• **Problem statement**:
Report only how many lines below include "wrist".

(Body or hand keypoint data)

-------------------------

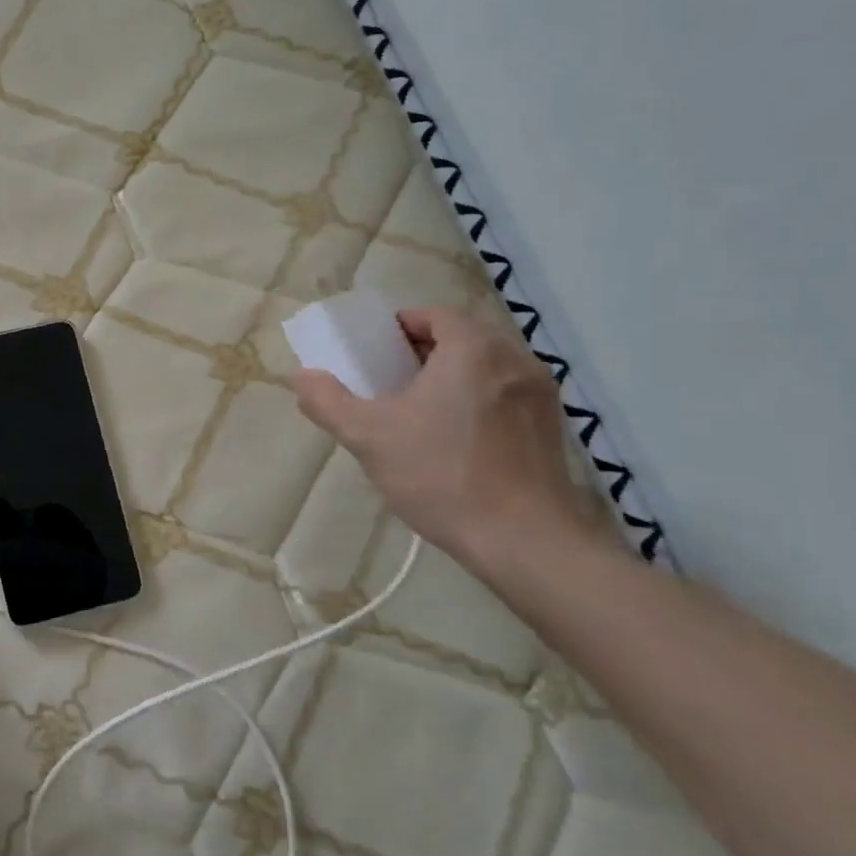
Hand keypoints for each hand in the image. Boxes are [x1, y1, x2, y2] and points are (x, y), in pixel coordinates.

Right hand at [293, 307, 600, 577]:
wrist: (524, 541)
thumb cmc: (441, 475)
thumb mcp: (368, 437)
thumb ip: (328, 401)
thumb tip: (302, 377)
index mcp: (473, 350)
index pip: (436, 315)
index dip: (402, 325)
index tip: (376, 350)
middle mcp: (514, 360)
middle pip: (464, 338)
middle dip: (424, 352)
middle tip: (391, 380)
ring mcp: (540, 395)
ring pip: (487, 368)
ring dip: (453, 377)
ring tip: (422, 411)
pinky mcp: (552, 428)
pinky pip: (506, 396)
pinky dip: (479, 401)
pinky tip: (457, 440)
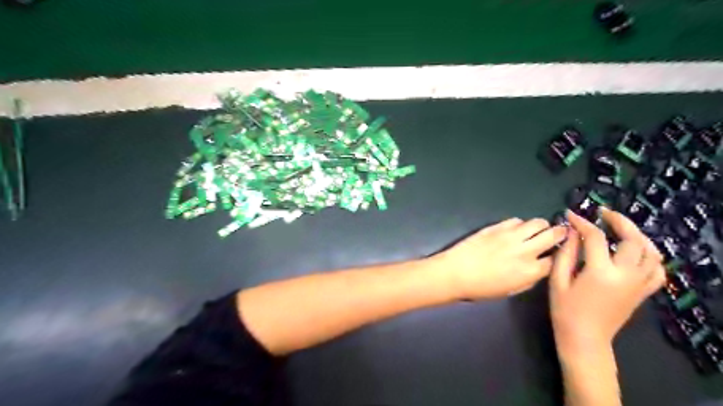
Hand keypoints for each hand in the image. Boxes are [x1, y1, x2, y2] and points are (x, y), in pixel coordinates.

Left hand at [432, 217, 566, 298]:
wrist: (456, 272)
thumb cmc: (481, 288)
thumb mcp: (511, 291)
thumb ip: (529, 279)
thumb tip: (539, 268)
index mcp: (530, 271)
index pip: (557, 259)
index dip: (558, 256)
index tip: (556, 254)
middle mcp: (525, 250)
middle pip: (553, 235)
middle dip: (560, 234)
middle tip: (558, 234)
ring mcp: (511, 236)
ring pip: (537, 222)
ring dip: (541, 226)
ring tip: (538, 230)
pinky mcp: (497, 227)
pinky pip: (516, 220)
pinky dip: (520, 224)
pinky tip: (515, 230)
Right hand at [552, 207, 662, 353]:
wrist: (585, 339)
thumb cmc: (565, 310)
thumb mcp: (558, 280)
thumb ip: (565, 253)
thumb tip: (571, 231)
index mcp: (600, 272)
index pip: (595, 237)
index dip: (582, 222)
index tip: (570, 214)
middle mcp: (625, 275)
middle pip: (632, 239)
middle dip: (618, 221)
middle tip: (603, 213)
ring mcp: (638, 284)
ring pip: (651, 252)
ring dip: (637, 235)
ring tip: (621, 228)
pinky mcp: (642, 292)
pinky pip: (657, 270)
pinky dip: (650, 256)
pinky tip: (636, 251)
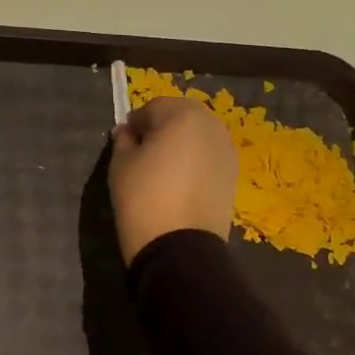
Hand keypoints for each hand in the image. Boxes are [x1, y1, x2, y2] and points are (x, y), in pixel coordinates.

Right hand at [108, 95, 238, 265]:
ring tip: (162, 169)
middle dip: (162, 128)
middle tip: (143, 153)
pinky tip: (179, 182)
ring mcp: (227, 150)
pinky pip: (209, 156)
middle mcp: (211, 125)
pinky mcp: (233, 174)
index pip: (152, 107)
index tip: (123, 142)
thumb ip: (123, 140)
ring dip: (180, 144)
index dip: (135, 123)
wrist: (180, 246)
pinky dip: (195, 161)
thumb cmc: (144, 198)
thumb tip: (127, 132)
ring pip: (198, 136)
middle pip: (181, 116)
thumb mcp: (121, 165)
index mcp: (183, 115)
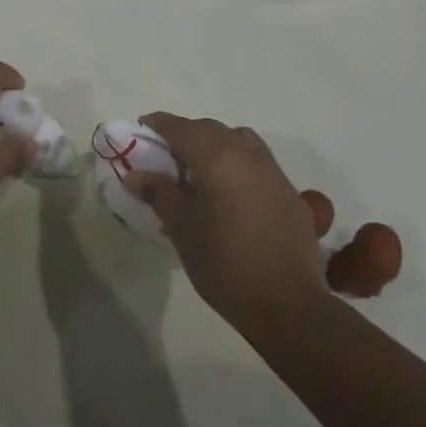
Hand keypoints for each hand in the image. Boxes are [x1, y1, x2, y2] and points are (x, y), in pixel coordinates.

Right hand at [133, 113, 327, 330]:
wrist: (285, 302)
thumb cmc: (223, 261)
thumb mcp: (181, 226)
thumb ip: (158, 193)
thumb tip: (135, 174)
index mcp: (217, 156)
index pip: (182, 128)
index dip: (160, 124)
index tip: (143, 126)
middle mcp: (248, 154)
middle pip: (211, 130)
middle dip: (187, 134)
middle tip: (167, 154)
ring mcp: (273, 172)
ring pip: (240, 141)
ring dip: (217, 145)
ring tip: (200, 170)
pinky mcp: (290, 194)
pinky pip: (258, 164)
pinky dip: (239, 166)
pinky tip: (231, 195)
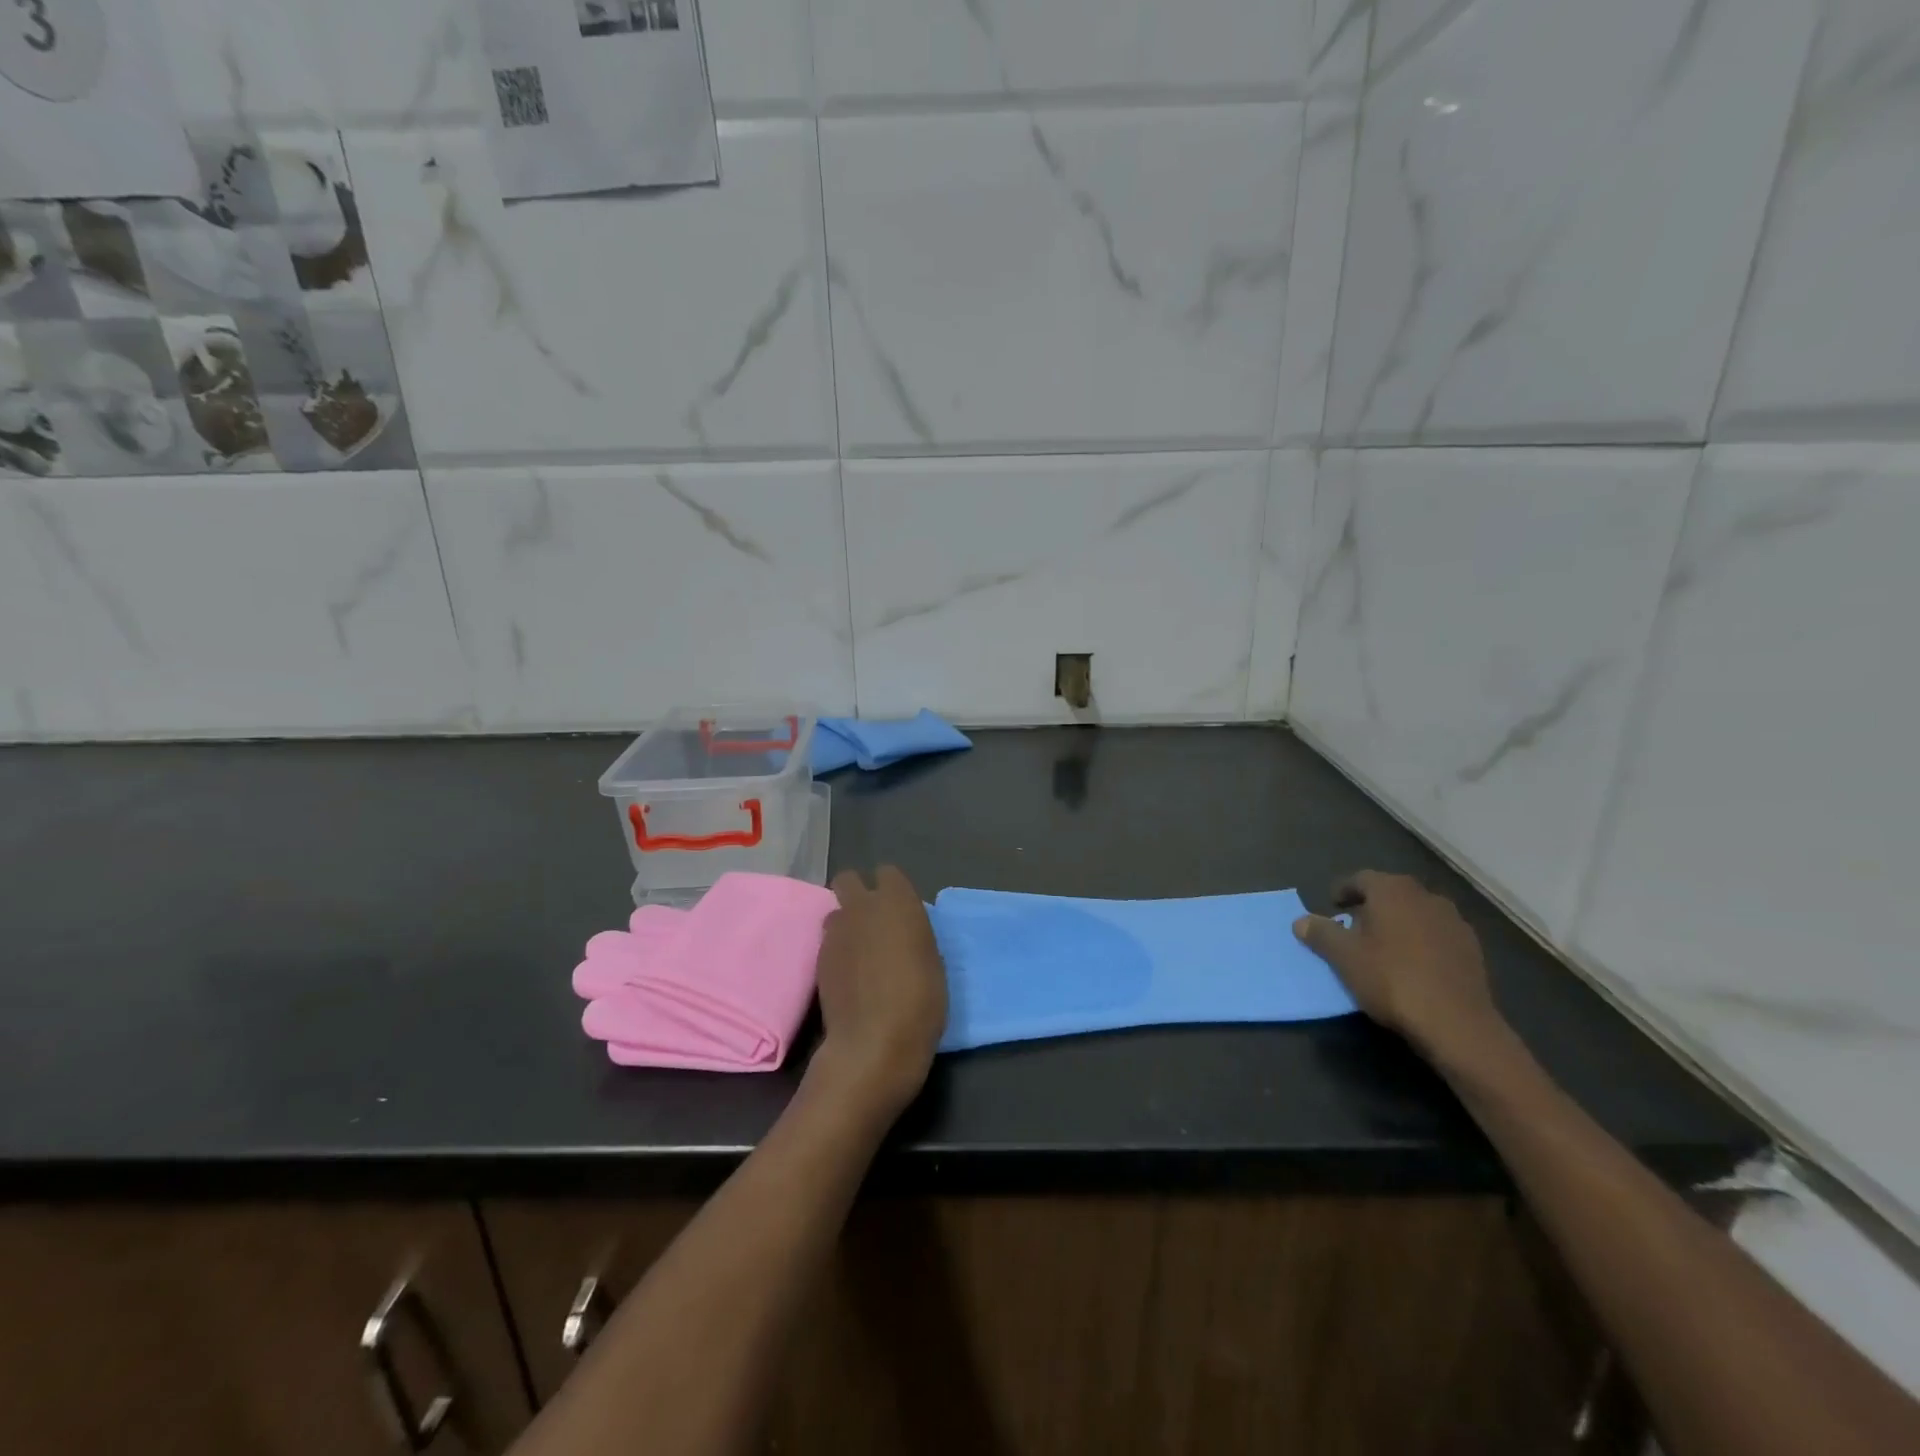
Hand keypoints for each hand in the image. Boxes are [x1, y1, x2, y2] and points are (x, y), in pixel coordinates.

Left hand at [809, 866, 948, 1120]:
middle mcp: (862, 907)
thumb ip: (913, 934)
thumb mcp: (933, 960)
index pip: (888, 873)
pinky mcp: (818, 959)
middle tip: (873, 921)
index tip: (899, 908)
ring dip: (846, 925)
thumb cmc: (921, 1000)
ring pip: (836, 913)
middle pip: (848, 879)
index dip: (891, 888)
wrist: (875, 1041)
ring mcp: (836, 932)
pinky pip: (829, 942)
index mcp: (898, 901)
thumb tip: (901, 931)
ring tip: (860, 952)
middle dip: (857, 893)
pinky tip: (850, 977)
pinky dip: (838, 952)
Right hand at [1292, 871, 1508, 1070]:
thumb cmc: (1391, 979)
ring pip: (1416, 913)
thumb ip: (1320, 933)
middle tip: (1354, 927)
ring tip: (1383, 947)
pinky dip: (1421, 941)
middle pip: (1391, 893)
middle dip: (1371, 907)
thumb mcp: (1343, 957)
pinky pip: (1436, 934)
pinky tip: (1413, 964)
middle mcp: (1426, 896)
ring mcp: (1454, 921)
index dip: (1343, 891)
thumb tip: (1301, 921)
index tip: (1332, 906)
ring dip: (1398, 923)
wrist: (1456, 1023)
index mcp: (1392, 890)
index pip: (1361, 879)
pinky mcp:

-------------------------

• **Written reply**:
7